*ASSIGNMENT 1:* In the article on the rice gene bank, how many varieties of rice does the International Rice Research Institute safeguard?
*ASSIGNMENT 2:* Write the next part of the article on the rice gene bank, starting after its final sentence.

*PASSAGE:*
Genetically Modified Rice Successfully Stored in Gene Bank

Author: Alice Stuart-Brown

Figure 1. Farmers transplanting seedlings in a flooded rice field in Asia.  (Image from IRRI collection. Photographer information unavailable)

Figure 1. Farmers transplanting seedlings in a flooded rice field in Asia. (Image from IRRI collection. Photographer information unavailable)

Rice has always been a versatile tool. From its use as a primitive form of cement when building the Great Wall of China, to providing nearly 20% of modern global caloric intake and acting as the main food source for 3 billion people worldwide, it has been an irreplaceable staple for humans for centuries. There are thousands of varieties of rice, but they are all in danger from the overwhelming threat of climate change (Ricepedia, 2018).

The International Rice Research Institute (IRRI) is out to change this. This largest gene bank in the world can be found in the Philippines; they are safeguarding over 100,000 varieties of rice to protect food supplies in a world with an ever-changing climate (International Rice Research Institute - IRRI, 2018).

Why is so much time being invested in rice?

Rice is an ideal food source to store in case of a global food crisis. Not only is it already a staple in our diets but it can be stored for long periods of time at low temperatures. Over the past 57 years, the IRRI has been dedicated to reducing poverty through growing rice. Rice is relatively easy to grow and produces a high yield so is ideal.

*GIVEN INFORMATION:*
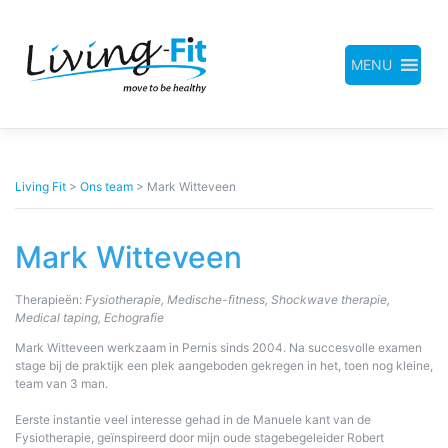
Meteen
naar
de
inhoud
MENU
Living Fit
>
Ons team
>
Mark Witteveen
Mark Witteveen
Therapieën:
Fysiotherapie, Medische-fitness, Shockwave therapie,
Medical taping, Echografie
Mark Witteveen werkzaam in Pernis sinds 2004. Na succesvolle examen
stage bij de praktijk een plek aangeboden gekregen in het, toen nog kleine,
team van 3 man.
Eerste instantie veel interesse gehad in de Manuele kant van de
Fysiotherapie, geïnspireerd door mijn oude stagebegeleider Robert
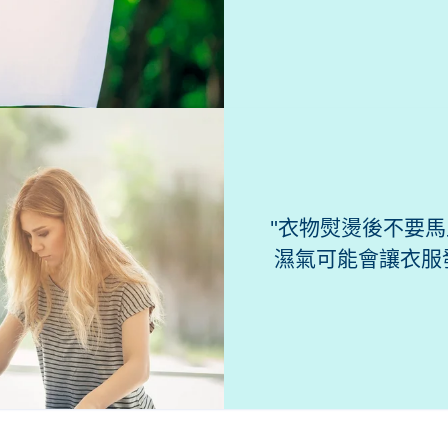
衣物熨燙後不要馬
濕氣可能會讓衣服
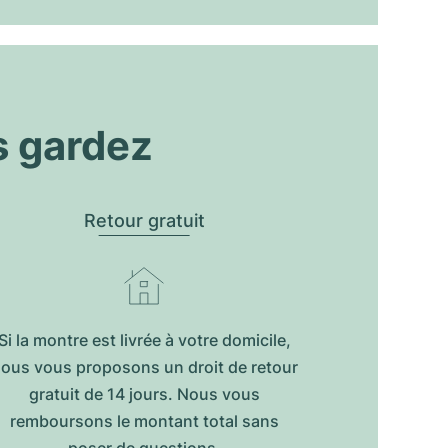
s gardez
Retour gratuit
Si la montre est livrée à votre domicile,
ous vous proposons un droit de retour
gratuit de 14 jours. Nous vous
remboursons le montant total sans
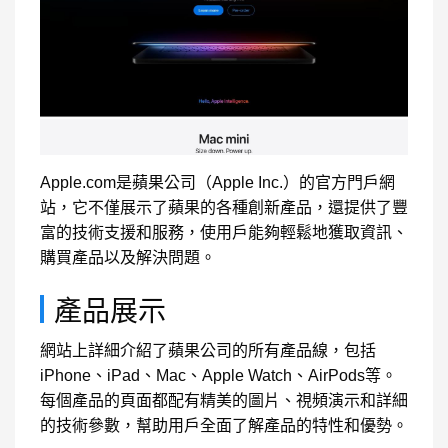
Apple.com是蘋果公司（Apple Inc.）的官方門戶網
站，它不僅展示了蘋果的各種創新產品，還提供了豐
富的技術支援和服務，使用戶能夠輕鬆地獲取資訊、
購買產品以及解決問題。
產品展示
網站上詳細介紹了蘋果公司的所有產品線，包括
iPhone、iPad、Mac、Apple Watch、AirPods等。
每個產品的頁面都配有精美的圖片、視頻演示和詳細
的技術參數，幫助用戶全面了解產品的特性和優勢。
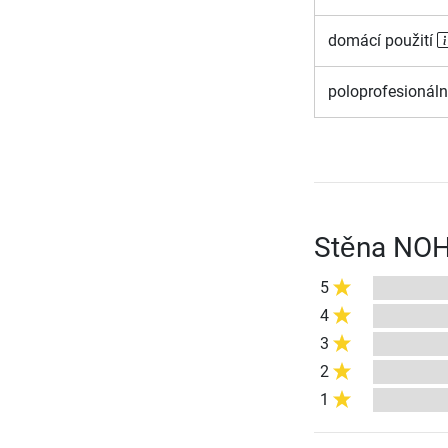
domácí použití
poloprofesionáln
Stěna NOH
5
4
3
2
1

*EXERCISE ANSWER 1:* Over 100,000 varieties.

*EXERCISE ANSWER 2:*
What is currently threatening rice yields?

Flooding is becoming an increasing problem due to rising sea levels and the predicted increased intensity of tropical storms with climate change. 20 million hectares of the world’s rice-growing area is at risk of flooding in places such as India, Bangladesh, and China. Southern Asia is already one of the wettest regions on earth. It receives an average of 1000mm of rainfall annually, but increasingly severe weather is putting India, Bangladesh, and China at risk. The rise in temperatures due to climate change will mean an increase in evaporation which eventually results in more storms over areas already prone to such events (, 2018).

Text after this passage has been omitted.